Java News from Monday, January 31, 2005

Tivo's released an alpha of HME, an open source (Common Public License) software development kit written in Java for the Series2 TiVo DVR. It does not work with earlier models, or DirecTV Tivos. I haven't yet figured out exaclty what this does and doesn't allow you to do, but if it provides enough access to the core system, this could be really interesting; and be a key component of helping Tivo survive the coming onslaught of MythTv/Freevo on one front and the MPAA on the other. The major question is whether any part of the system is still effectively locked off from programmer access. According to the FAQ, "The HME Early Access release can be used to create great looking applications that display on TV and interact with the user through the TiVo remote control. You can also stream mp3s to the TiVo DVR for playback. Future releases will expose more of the TiVo platform, including the DVR features." What I want to know is whether the SDK will allow me to write and run essentially any Java application on a TiVo.
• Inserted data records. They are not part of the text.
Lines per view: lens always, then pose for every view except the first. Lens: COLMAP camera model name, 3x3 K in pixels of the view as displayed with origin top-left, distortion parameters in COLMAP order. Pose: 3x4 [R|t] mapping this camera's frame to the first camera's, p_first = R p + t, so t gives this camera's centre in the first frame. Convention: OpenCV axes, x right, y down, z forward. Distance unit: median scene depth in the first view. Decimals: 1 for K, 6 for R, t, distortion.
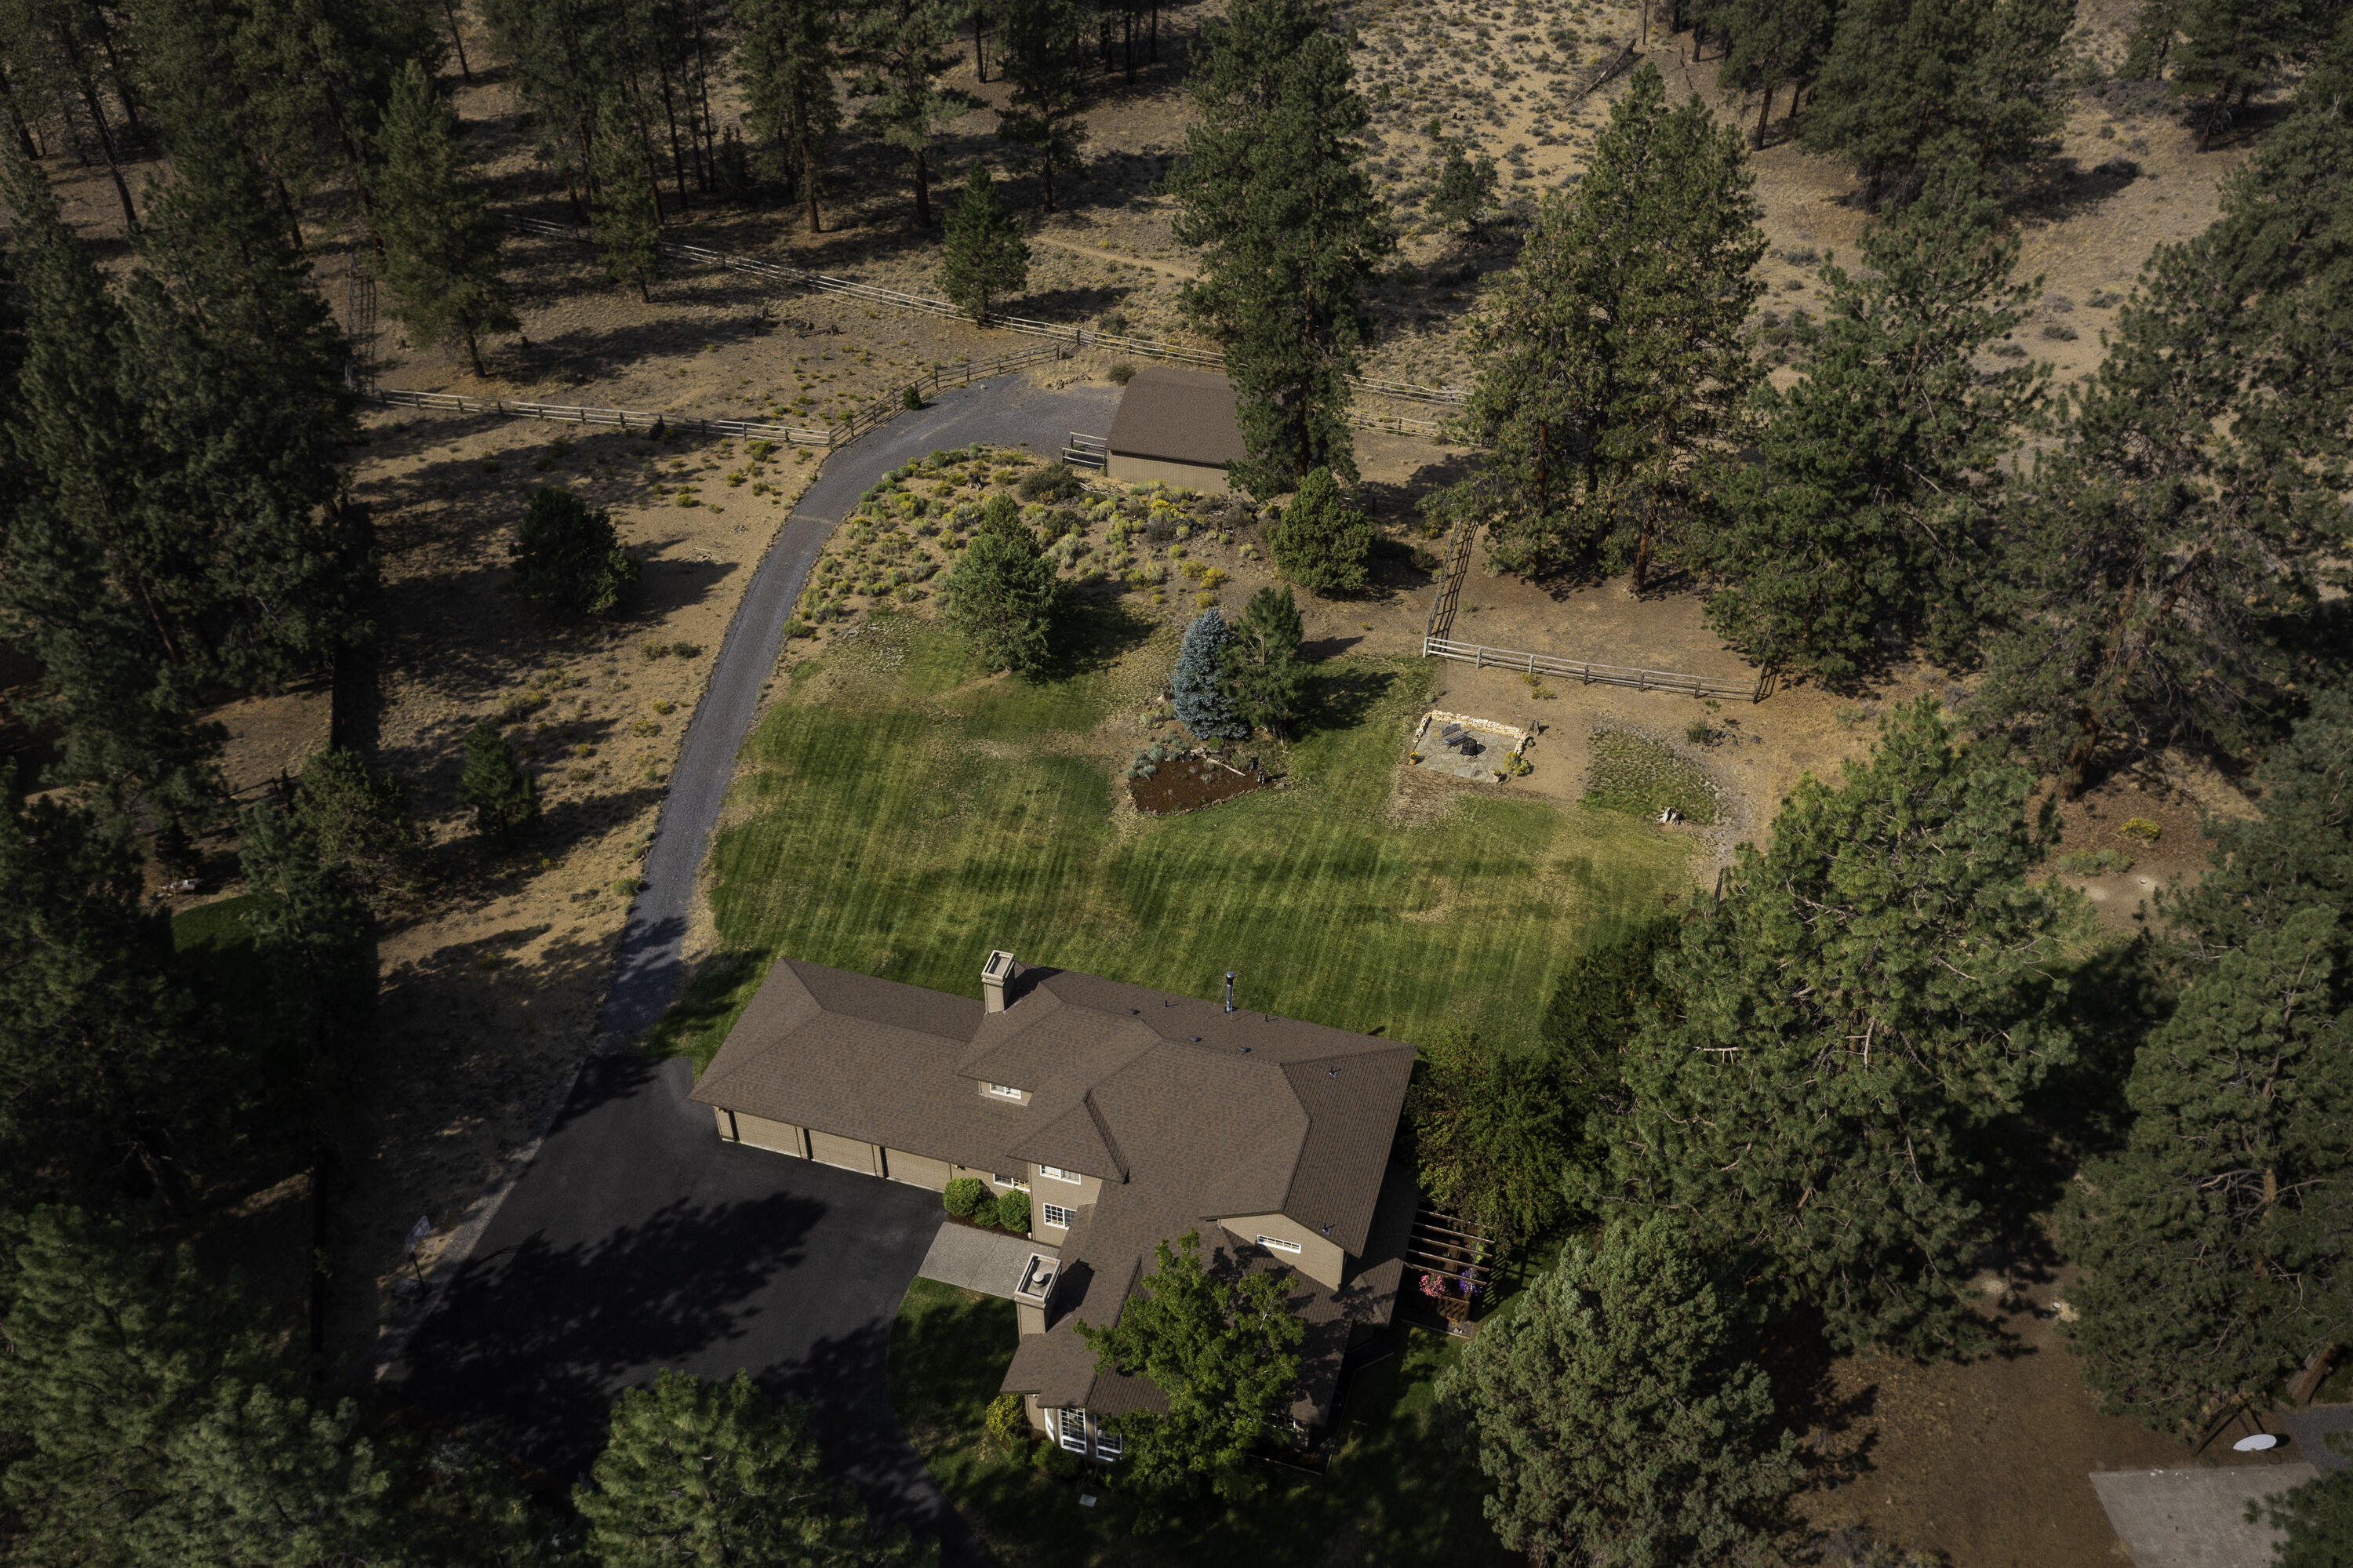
lens RADIAL K [[1905.3, 0, 1177.3], [0, 1905.3, 784.7], [0, 0, 1]] dist [0.017273, 0.006470]
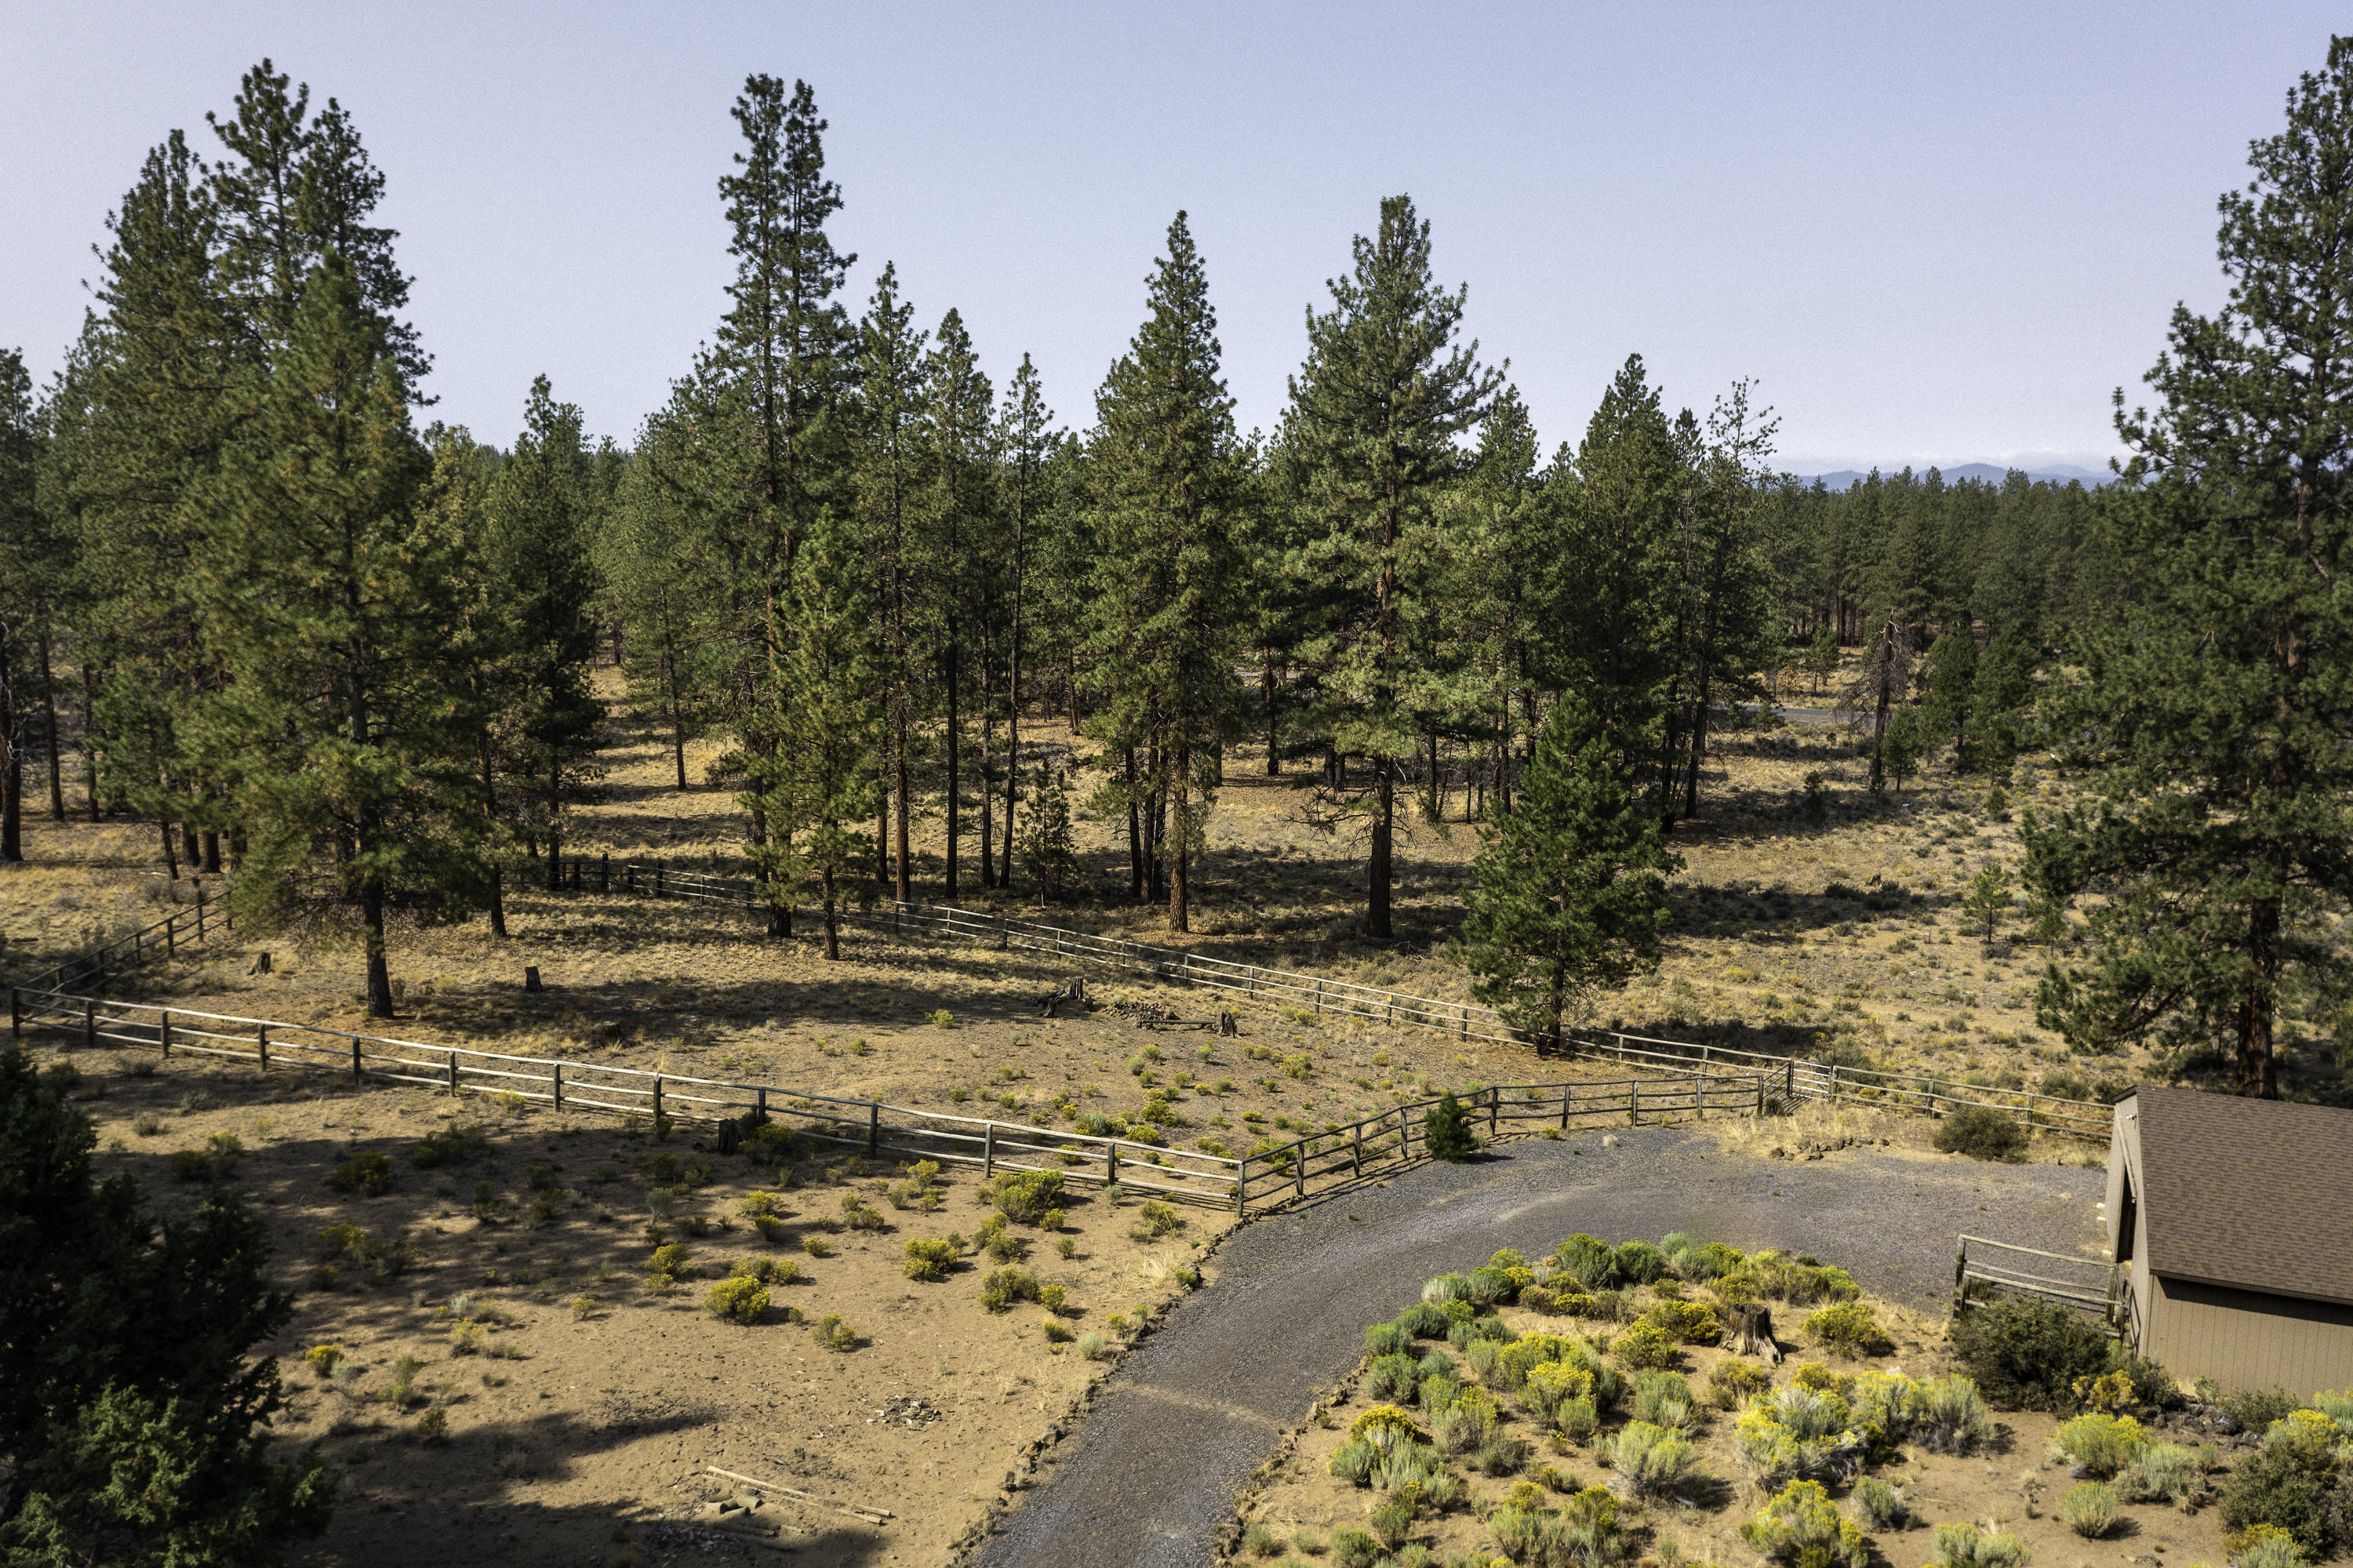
lens RADIAL K [[1905.3, 0, 1174.8], [0, 1905.3, 785.9], [0, 0, 1]] dist [0.017273, 0.006470]
pose [[0.987871, 0.037083, -0.150786, -0.147790], [-0.107966, 0.861958, -0.495350, -0.077819], [0.111602, 0.505622, 0.855507, 0.691009]]
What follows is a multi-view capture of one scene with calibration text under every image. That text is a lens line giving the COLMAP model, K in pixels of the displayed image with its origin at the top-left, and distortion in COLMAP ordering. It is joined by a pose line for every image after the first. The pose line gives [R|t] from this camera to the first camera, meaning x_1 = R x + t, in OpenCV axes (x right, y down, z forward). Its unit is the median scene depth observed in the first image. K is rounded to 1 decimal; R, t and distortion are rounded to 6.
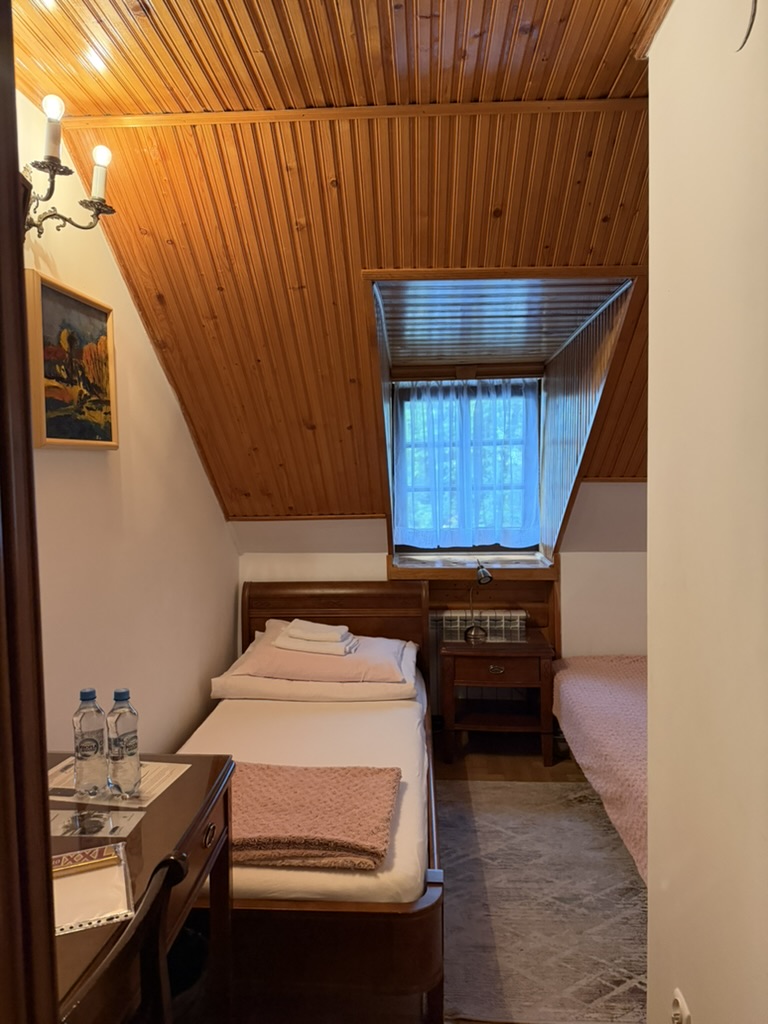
lens RADIAL K [[717.1, 0, 384.0], [0, 717.1, 512.0], [0, 0, 1]] dist [0.000282, 0.000056]
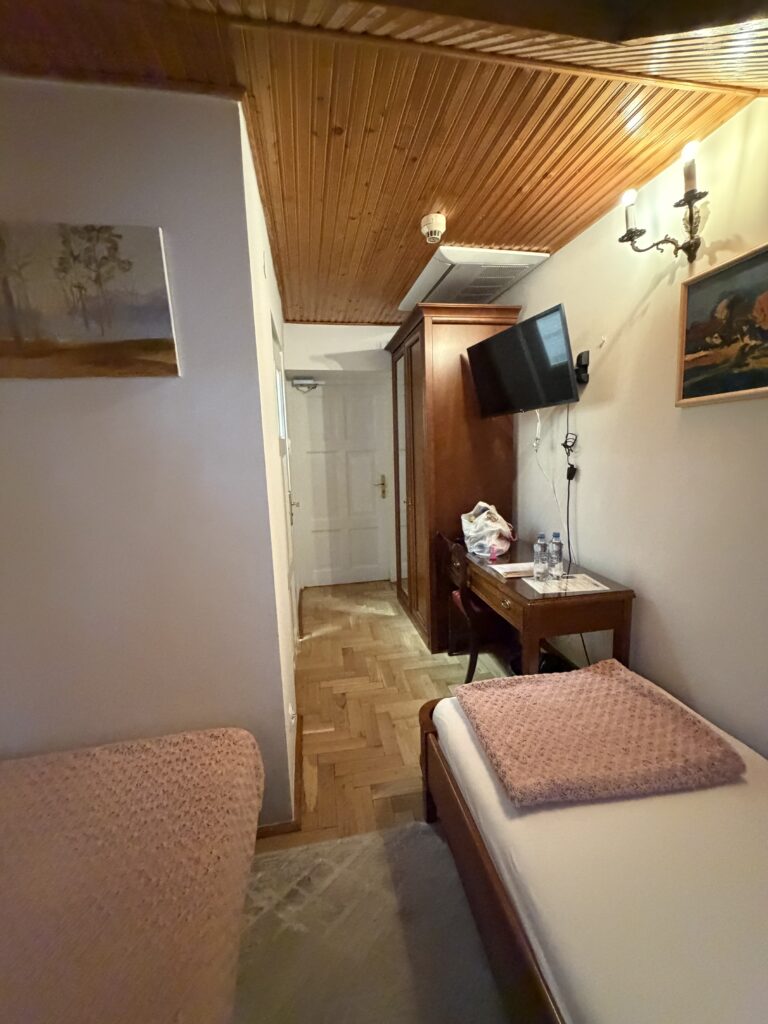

For all the hype about freedom of speech, this year the United States ranks only 22nd in freedom of the press, according to the Third Annual Reporters Without Borders Worldwide Press Freedom Index (and that's only if you don't count U.S. occupied Iraq. If you do count Iraq, thge U.S.'s score gets a lot worse.) The U.S. is still ahead of most of Asia and the Middle East, but behind most of Europe, including the former Soviet bloc nations of Latvia, Lithuania, Estonia, Slovakia, and the Czech Republic. "Violations of the privacy of sources, persistent problems in granting press visas and the arrest of several journalists during anti- Bush demonstrations kept the United States (22nd) away from the top of the list." Cuba, North Korea, Burma, Saudi Arabia, Iran, China, Eritrea, Turkmenistan, Nepal, and Vietnam make up the bottom of the list.

The Jakarta Apache Project has decided that Tomcat 5.5.7 is now stable and ready for production. Tomcat is an open source servlet container for the Apache web server and the official reference implementation of the Java Servlet API and Java Server Pages (JSP). "Tomcat 5.5 is designed to run on J2SE 5.0 and later, and requires configuration to run on J2SE 1.4....In addition, Tomcat 5.5 uses the Eclipse JDT Java compiler for compiling JSP pages. This means you no longer need to have the complete Java Development Kit (JDK) to run Tomcat, but a Java Runtime Environment (JRE) is sufficient. The Eclipse JDT Java compiler is bundled with the binary Tomcat distributions. Tomcat can also be configured to use the compiler from the JDK to compile JSPs, or any other Java compiler supported by Apache Ant." This implements version 2.4 of the Java Servlet API and version 2.0 of Java Server Pages.